Circuses, the Caucasus, and Contemporaneity: Interview with Taus Makhacheva
By Lesley Ann Gray
Through her dynamic multimedia works, Moscow-based Taus Makhacheva, whose family hails from Dagestan in the Northern Caucasus, comments on issues related to identities, homelands, memories, and post-Soviet modernity. For example, with a menu that included edible paper and a lollipop shaped like Vladimir Lenin’s head, her performance Stomach It: Menu and Performance (2017) interrogated the politics of food and the Soviet regime's starvation of Ukraine and the Caucasus from 1932 to ’33. Her acclaimed video Tightrope (2015), of a man walking a tightrope across a deep canyon while holding copies of paintings from the Dagestan Museum of Fine Art, highlighted the precarity of museums and cultural heritage. Both Tightrope and Stomach It were shown at the 2017 Venice Biennale’s international art exhibition, “Viva Arte Viva,” as meditations on how the present is continuously shaped by sins of the past.
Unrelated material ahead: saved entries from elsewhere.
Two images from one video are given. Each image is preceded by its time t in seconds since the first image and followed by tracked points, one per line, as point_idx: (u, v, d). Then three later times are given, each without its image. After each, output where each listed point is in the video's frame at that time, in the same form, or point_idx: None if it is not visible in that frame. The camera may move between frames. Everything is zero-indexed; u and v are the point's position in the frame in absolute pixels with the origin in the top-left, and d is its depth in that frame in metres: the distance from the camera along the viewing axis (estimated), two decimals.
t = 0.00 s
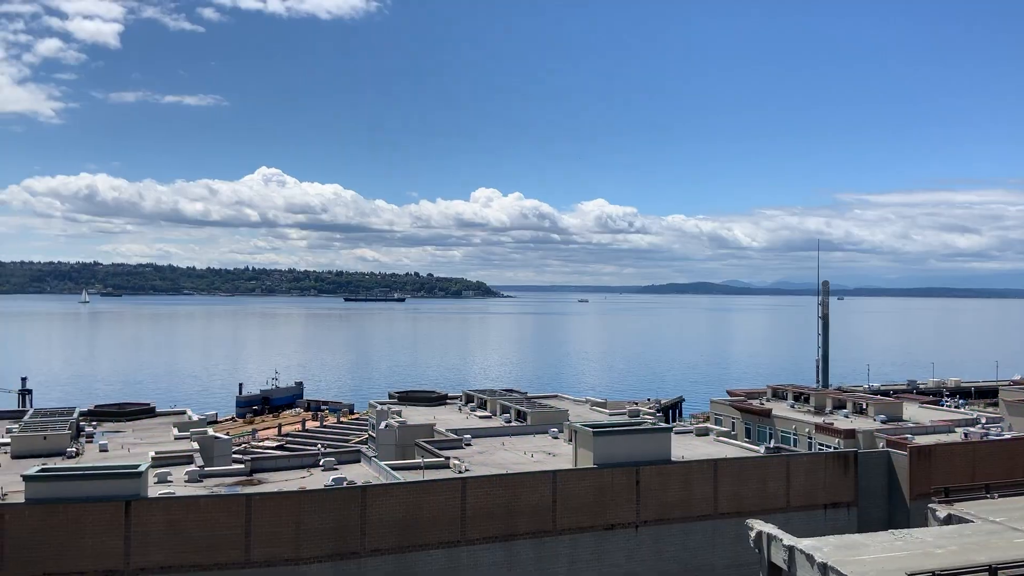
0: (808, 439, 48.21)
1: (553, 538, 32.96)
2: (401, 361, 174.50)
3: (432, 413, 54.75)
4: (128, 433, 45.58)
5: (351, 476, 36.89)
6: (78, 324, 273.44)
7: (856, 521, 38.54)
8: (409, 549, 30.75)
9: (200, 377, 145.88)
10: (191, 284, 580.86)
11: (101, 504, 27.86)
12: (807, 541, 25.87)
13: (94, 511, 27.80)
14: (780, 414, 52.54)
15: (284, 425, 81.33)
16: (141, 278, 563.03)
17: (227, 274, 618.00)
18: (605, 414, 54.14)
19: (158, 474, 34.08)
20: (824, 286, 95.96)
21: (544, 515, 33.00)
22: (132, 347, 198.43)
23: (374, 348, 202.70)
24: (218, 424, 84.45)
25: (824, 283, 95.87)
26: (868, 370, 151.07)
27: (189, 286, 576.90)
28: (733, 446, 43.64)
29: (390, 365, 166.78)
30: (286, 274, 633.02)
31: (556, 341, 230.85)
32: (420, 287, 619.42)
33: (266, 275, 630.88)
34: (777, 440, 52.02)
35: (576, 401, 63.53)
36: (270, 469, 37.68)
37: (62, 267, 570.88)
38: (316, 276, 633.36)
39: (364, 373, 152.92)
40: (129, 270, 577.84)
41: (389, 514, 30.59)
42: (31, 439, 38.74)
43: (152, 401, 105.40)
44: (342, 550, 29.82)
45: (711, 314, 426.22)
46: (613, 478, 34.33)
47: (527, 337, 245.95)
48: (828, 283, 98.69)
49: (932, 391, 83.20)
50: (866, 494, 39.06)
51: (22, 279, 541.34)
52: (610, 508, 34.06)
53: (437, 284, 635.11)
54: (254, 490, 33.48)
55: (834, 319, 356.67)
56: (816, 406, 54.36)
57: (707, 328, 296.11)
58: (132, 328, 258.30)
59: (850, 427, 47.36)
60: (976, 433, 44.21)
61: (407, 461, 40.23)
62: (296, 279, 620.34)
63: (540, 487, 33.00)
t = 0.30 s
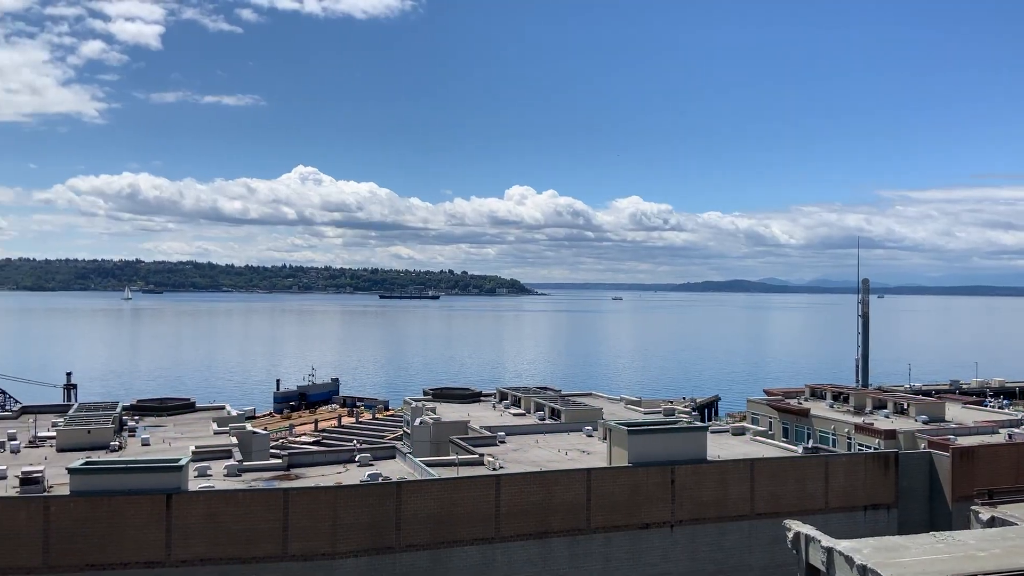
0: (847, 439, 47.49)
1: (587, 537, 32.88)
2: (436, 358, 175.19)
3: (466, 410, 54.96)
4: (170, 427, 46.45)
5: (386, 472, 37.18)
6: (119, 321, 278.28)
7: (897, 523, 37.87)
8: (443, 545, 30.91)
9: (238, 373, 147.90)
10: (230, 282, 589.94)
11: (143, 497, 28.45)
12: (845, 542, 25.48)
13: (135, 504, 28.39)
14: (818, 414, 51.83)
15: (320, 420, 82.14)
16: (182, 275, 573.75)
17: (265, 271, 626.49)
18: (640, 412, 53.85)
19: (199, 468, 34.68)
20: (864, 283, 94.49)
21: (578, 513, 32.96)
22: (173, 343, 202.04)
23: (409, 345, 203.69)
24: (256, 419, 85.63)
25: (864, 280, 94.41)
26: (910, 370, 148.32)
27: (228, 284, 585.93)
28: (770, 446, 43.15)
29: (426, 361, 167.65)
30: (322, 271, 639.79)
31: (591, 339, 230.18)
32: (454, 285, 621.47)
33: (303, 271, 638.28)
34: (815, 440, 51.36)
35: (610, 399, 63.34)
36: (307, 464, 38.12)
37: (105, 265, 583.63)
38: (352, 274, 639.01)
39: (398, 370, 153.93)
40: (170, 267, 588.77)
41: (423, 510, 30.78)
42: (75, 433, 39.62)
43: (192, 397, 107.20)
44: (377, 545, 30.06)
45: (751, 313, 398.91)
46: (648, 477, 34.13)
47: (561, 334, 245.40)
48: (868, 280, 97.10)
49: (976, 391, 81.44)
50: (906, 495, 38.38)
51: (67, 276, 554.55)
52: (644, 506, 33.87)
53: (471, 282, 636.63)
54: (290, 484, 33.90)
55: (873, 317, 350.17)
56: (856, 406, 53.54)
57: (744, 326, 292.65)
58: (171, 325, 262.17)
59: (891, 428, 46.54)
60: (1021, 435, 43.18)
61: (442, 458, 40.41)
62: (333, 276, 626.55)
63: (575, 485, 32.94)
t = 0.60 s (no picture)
0: (875, 442, 46.92)
1: (610, 537, 32.79)
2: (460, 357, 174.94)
3: (489, 409, 54.96)
4: (196, 425, 46.94)
5: (409, 471, 37.29)
6: (146, 319, 280.46)
7: (924, 527, 37.32)
8: (466, 544, 30.97)
9: (264, 372, 148.59)
10: (256, 282, 596.12)
11: (170, 494, 28.80)
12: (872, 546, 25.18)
13: (162, 500, 28.73)
14: (845, 416, 51.27)
15: (344, 419, 82.62)
16: (209, 274, 580.74)
17: (290, 271, 632.31)
18: (663, 413, 53.57)
19: (225, 465, 35.04)
20: (892, 284, 93.32)
21: (601, 514, 32.86)
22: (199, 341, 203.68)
23: (433, 345, 203.53)
24: (281, 417, 86.21)
25: (892, 281, 93.24)
26: (939, 372, 146.31)
27: (254, 284, 591.89)
28: (796, 448, 42.77)
29: (450, 361, 167.49)
30: (346, 271, 644.08)
31: (614, 339, 229.71)
32: (477, 285, 622.71)
33: (327, 271, 642.93)
34: (842, 443, 50.83)
35: (633, 399, 63.05)
36: (330, 462, 38.37)
37: (134, 264, 592.39)
38: (376, 273, 642.72)
39: (422, 369, 153.94)
40: (197, 266, 596.11)
41: (446, 509, 30.85)
42: (104, 430, 40.19)
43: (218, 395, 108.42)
44: (401, 544, 30.19)
45: (776, 314, 399.32)
46: (672, 479, 33.97)
47: (586, 335, 244.27)
48: (896, 281, 95.87)
49: (1007, 394, 80.23)
50: (935, 499, 37.82)
51: (96, 276, 563.53)
52: (668, 508, 33.71)
53: (494, 282, 637.66)
54: (314, 482, 34.14)
55: (902, 319, 344.99)
56: (883, 409, 52.91)
57: (771, 327, 289.97)
58: (198, 324, 264.20)
59: (919, 430, 45.97)
60: None
61: (464, 457, 40.46)
62: (356, 276, 630.54)
63: (597, 485, 32.88)
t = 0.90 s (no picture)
0: (903, 446, 46.36)
1: (634, 540, 32.65)
2: (483, 359, 175.01)
3: (512, 411, 54.98)
4: (222, 425, 47.42)
5: (433, 472, 37.40)
6: (174, 321, 283.65)
7: (954, 532, 36.76)
8: (489, 545, 30.96)
9: (288, 373, 149.56)
10: (281, 283, 601.65)
11: (197, 493, 29.11)
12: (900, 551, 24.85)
13: (189, 500, 29.04)
14: (872, 420, 50.70)
15: (368, 420, 83.13)
16: (234, 276, 587.24)
17: (314, 273, 637.62)
18: (687, 416, 53.26)
19: (250, 465, 35.35)
20: (921, 286, 92.06)
21: (625, 516, 32.73)
22: (225, 343, 205.50)
23: (456, 346, 203.80)
24: (306, 418, 86.75)
25: (921, 283, 92.00)
26: (969, 376, 143.95)
27: (279, 285, 597.29)
28: (822, 452, 42.30)
29: (474, 363, 167.68)
30: (370, 273, 648.19)
31: (637, 341, 229.20)
32: (500, 287, 623.54)
33: (351, 272, 647.37)
34: (869, 446, 50.29)
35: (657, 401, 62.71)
36: (355, 462, 38.61)
37: (162, 267, 600.86)
38: (399, 274, 646.29)
39: (446, 371, 154.13)
40: (223, 267, 602.77)
41: (470, 511, 30.91)
42: (133, 430, 40.74)
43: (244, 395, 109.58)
44: (424, 544, 30.28)
45: (803, 315, 395.66)
46: (696, 482, 33.77)
47: (609, 337, 243.54)
48: (925, 283, 94.56)
49: None
50: (965, 504, 37.22)
51: (125, 278, 571.87)
52: (692, 511, 33.50)
53: (516, 283, 638.41)
54: (338, 483, 34.37)
55: (932, 322, 339.39)
56: (911, 412, 52.27)
57: (797, 329, 287.13)
58: (224, 325, 266.87)
59: (948, 434, 45.34)
60: None
61: (487, 459, 40.50)
62: (380, 278, 634.19)
63: (621, 487, 32.76)
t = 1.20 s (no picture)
0: (937, 450, 45.56)
1: (662, 544, 32.40)
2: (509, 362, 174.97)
3: (539, 414, 54.87)
4: (251, 428, 47.80)
5: (460, 475, 37.38)
6: (203, 324, 286.83)
7: (989, 537, 36.05)
8: (516, 548, 30.89)
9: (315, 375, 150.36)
10: (308, 286, 606.90)
11: (227, 494, 29.37)
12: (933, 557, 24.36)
13: (219, 501, 29.30)
14: (905, 423, 49.89)
15: (395, 422, 83.51)
16: (262, 280, 593.55)
17: (341, 276, 642.10)
18: (716, 419, 52.80)
19: (278, 468, 35.57)
20: (954, 287, 90.46)
21: (653, 520, 32.50)
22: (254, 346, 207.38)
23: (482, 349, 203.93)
24: (334, 421, 87.20)
25: (955, 285, 90.42)
26: (1005, 379, 141.09)
27: (306, 288, 602.46)
28: (853, 456, 41.71)
29: (500, 365, 167.73)
30: (396, 276, 651.42)
31: (664, 343, 227.91)
32: (525, 289, 623.28)
33: (377, 276, 651.26)
34: (902, 450, 49.48)
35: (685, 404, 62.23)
36: (382, 465, 38.73)
37: (191, 271, 608.92)
38: (425, 277, 648.37)
39: (472, 374, 154.11)
40: (251, 271, 609.34)
41: (497, 514, 30.86)
42: (165, 432, 41.25)
43: (272, 398, 110.56)
44: (451, 547, 30.27)
45: (833, 317, 391.29)
46: (726, 485, 33.46)
47: (636, 339, 242.32)
48: (959, 285, 92.87)
49: None
50: (1000, 509, 36.47)
51: (156, 282, 580.37)
52: (722, 516, 33.19)
53: (542, 286, 637.83)
54: (366, 485, 34.46)
55: (966, 323, 333.60)
56: (945, 416, 51.34)
57: (826, 331, 283.57)
58: (252, 328, 269.59)
59: (983, 438, 44.47)
60: None
61: (514, 461, 40.41)
62: (405, 281, 637.07)
63: (649, 491, 32.53)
Among Makhacheva’s more playful pieces is an ASMR spa, presented at the 2017 Liverpool Biennale. There, visitors received facial treatments while a cosmetologist whispered stories of artworks that have disappeared throughout history. Quick Fix, which debuted at the 2019 Armory Show in New York, involved Makhacheva’s alter-ego, Super Taus, engraving blank trophies for lucky visitors who won at a dice game, celebrating their unrecognized accomplishments. Built into all of these works is a sense of empathy and irony, cultivated through the collaborative processes that bring the projects and performative experiences to life.